The most recent manufactured storm around Corbyn and Labour has been set in motion after Labour refused to adopt the so-called “international definition of anti-Semitism” promoted by a Zionist body called the “IHRA” (which tries to ban all critical examination of the “holocaust” narrative and fakery thereof). In fact, though 30-40 (ZOG-occupied) states have adopted the definition, 155-165 have not (there is dispute about the numbers).

The storm now raging as I write has been a revelation even to me, as I realized anew how deeply the Zionists have burrowed into the structure of the UK, especially in the fields of politics, law and the mass media. Not every journalist-scribbler, editor, msm CEO, lawyer, TV/radio talking head etc is a Jew; it just seems very like it…

At time of writing, it seems that Corbyn is going to tough it out, seem to give in in part, while actually withdrawing from the fray so that the Jew-Zionists have nothing against which to press. Corbyn must have studied Sun-Tzu!

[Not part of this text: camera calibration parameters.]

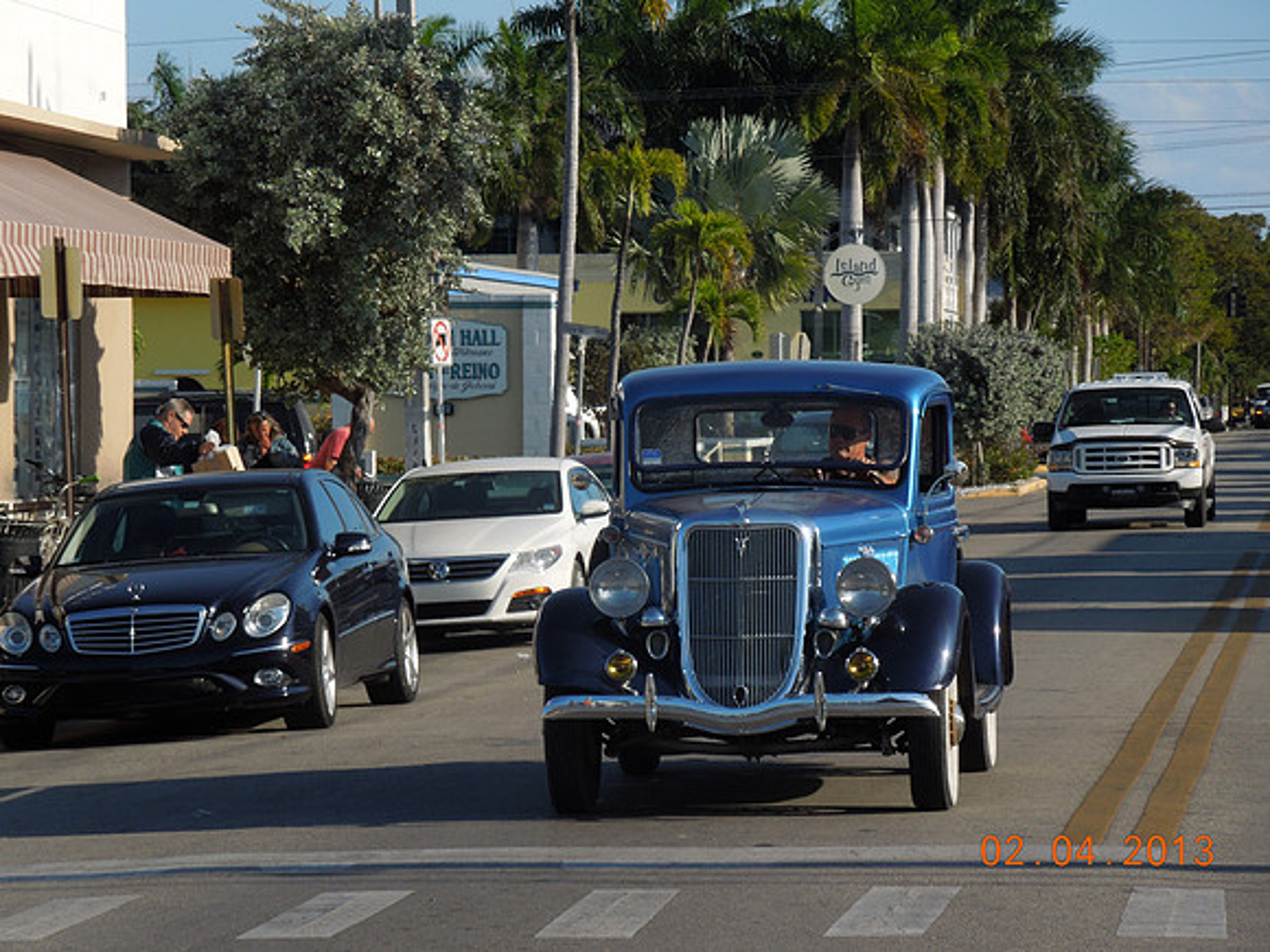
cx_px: 635
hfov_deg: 11.6
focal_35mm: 170
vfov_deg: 8.7
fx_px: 6237
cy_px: 476
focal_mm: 30.6
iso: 100
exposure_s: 1/640
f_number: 5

This is surely the last throw of the dice for the Jewish Zionist lobby trying to unseat Corbyn. The assault this time has been frenzied. The reason is clear: Labour recently was ahead of the Conservatives in the polls, though it is at time of writing in second place again by reason of the contrived msm storm. Labour has every chance of at least forming a minority government after the next general election. If that happens, Corbyn will be Prime Minister and the Zionists (for the first time since at least 1989) will not control or very strongly influence the British Government politically. This is their last throw.

Notes etc

https://www.express.co.uk/news/politics/881317/momentum-leader-jon-lansman-jeremy-corbyn-money-investment-firm-property-market-mcdonalds

https://en.wikipedia.org/wiki/Sun_Tzu

https://en.wikipedia.org/wiki/The_Art_of_War

Update, 13 October 2021

Looking back at this post after three years, I see that my basic analysis was correct, even though I was wrong in predicting that a 2018 or 2019 general election would result in a minority Labour government. That would have happened had a few connected events not intervened.

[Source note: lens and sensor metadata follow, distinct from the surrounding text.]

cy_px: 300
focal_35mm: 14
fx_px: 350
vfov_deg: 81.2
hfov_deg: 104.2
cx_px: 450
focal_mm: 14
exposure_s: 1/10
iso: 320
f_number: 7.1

Brexit Party was formed, gained huge support initially, could have stormed to power had a destined leader been its leader, but failed because it did not become social-national and simply stayed as quasi-Conservative. Its leader, snake-oil salesman Farage, then stabbed Brexit Party in the back in 2019 by standing down most candidates, thus almost guaranteeing a Conservative Party win. The rest is history.

As for Labour, of course Corbyn was deposed by what amounts to a Jewish lobby operation, probably assisted by Israeli organs of intelligence and security. The new-ish Keir Starmer Labour Party is suffused with pro-Israel MPs; Starmer himself is married to a Jewish woman, and their children are being brought up as if fully-Jewish.